Guess which Jan Moir article is missing from the Daily Mail's search results?

 by Martin Belam, 19 October 2009

Funny old world, the Internet, eh? If you search the Daily Mail website today for the most recent articles by or about Jan Moir, there seems to be one missing. I wonder if you can guess which one it is?

Daily Mail search for Jan Moir with one key result missing

I think it must just be one of those weird coincidences that looks more suspicious than it is when your site is under intense scrutiny on the web. If you click the 'All by this author' link the notorious Stephen Gately article appears, so it hasn't been removed from the index. It looks to be the only web version of one of her columns which doesn't have a headline preceded by "JAN MOIR", which is perhaps why it isn't listed when you search for her name. Maybe that happened when the original online headline was hastily revised on Friday?

Daily Mail screengrab showing both headlines

I wonder, for once in this whole affair, if this is cock up rather than conspiracy.
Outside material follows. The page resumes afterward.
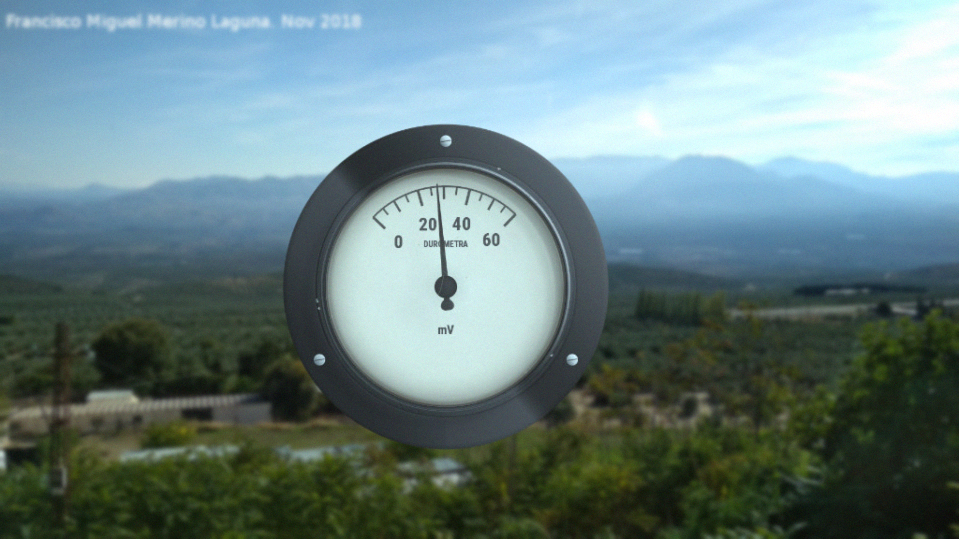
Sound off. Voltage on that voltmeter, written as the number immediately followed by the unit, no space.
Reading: 27.5mV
I'd be interested to know which bits of the page their search engine indexes (EG does it look at comments (I think not), 'read more' boxes, etc).

The main body of the original and subsequent versions of this story don't include the words 'Jan Moir'.
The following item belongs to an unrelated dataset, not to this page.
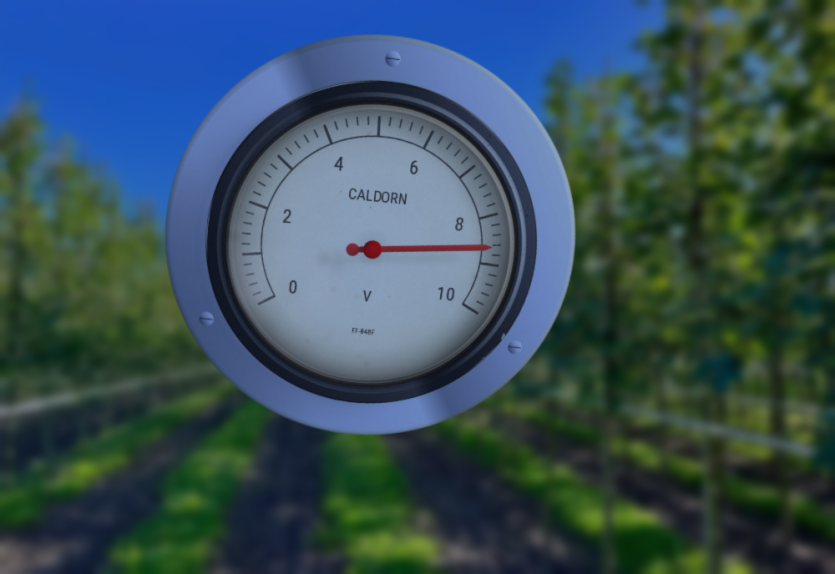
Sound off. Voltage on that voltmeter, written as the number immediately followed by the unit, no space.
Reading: 8.6V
Usually they put this in the headline ("JAN MOIR: spouts rubbish" as you can see from your screenshot) - without it in the headline, there is nowhere else on the page for it to appear (there's also the author attribution - but it seems random to me whether this is there or not).
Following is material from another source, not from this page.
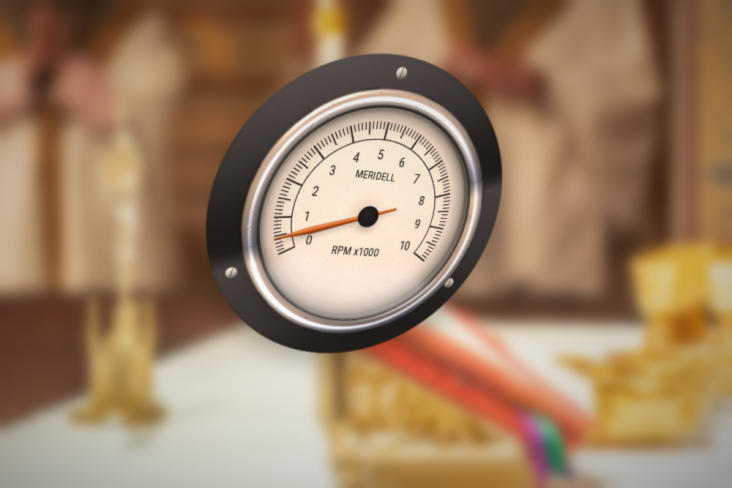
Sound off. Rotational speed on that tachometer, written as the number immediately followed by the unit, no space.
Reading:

So her latest poisonous article IS in her 'all by this author' page (as presumably meta data pulls this in), but ISN'T in the search results because the Mail's search engine can't find her name on the article.

PS All of which I know because I looked into it a bit more after this

PPS Can you make your write-comments box deeper?!?

Yes, I'm sure you are right. One of the significant differences between 'site search' and 'Google search' is that Google will have no doubt that page is relevant for the phrase 'Jan Moir' because there will be lots of link anchor text mentioning her pointing to it, and the HTML scrape from Googlebot will include the byline. The Mail's database set-up, however, may not add the name of the author into the search index as a field in itself. We have a similar thing on The Guardian site, where it is possible to 'lose' articles for really obvious keyword phrases if they actually only appear in a couple of special fields in the CMS and not the body text.